Если бы фамилия у папы была не Герсон, а, например, Герхард, если бы древо нашего рода росло в другом лесу, „пять поколений пасторских дочерей“, как называл это Отто, мне бы сейчас не пришлось думать о том, можно ли убирать помидоры под проливным дождем. Конечно же нет. В том благословенном мире, который мне заказал Рам, всегда светит солнце. В Бабельсберге я бы вместо этого снимал слащавый хеппи-энд, дымя сигарой. А фон Нойсера посылал бы за кофе.
В лотерее происхождения я вытянул пустой билет. В том розыгрыше судьбы, где не имеет значения, что ты за человек или как ведешь себя в жизни. Как только аист принес меня, все уже было предрешено. Не Герхард, а Герсон. Лжерабби, который понимает в таких вещах, объяснил мне, что означает эта фамилия. „Она происходит из древнееврейского, — сказал он. — Gerschom. Чужой там. Аутсайдер. Не здешний. Если по-нацистски, то у нас у всех должна быть такая фамилия“.
Сейчас все по-нацистски.
Безумие вот в чем: всю эту расистскую хренотень они придумали не только потому, что на ней можно делать политику. Это еще можно было бы понять. Но нет, они в нее действительно верят. Так крепко и без малейшего сомнения, как можно верить только в полную бессмыслицу. Такого можешь трижды подряд спасти из горящего дома, он все равно будет убежден, что за этим стоит еврейская подлость.

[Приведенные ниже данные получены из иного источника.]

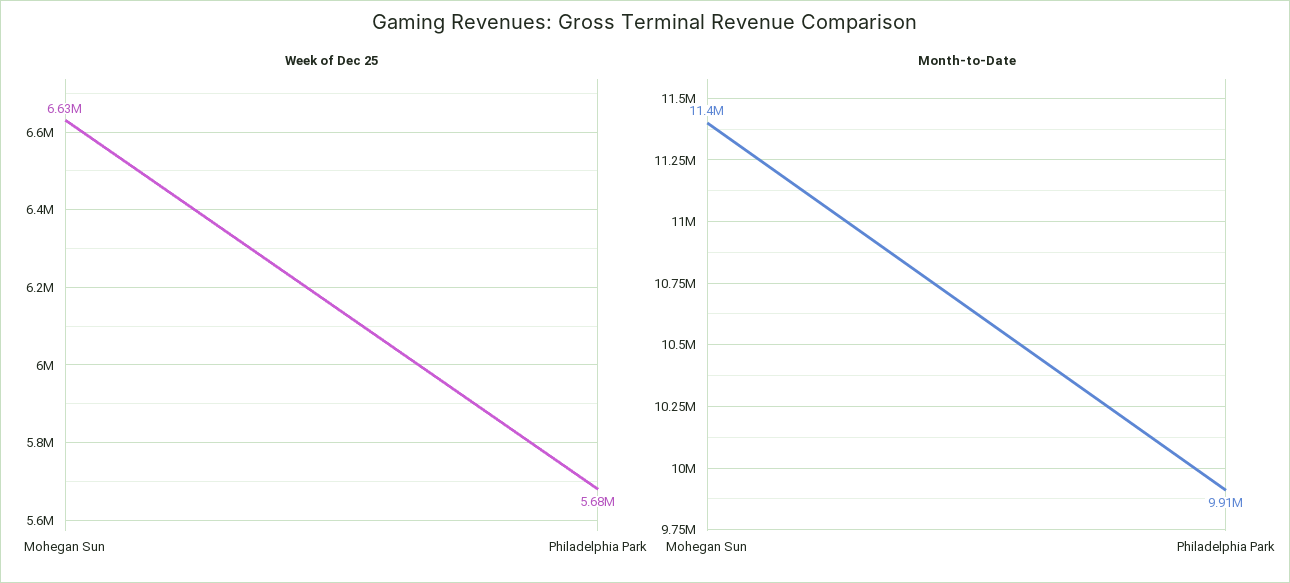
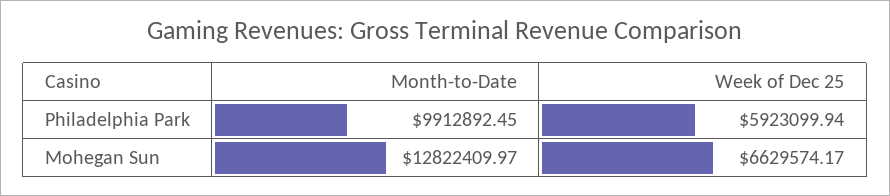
Week of Dec 25, Philadelphia Park: 5680000 -> 5923099.94
Month-to-Date, Mohegan Sun: 11400000 -> 12822409.97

Плохая погода? Виноват еврей. Тот же самый человек, перед которым ты вежливо приподнимал бы шляпу, если бы в его удостоверении не стояла буква „J“.
Как было с Камиллой Шпир. Они разъюдифицировали ее в мгновение ока. Вдруг с вечера на утро из последнего дерьма она стала сударыней. Геммекер вроде бы даже целовал ей ручку.
Когда я приехал в Вестерборк, она еще носила желтую звезду. Входила в состав ансамбля берлинских коллег, которые делали там ревю. Обязаны были его делать. Я сам видел ее выступление. На Камилле была короткая юбочка, и ноги она вскидывала никак не ниже, чем это делают балерины. Люди в такт хлопали. Очень милая песенка. „Когда посылочка приходит, ей радуется стар и млад“. Мы бы здесь, в Терезине, тоже аплодировали. Нам давно уже не приходят никакие посылки. И даже посылочки.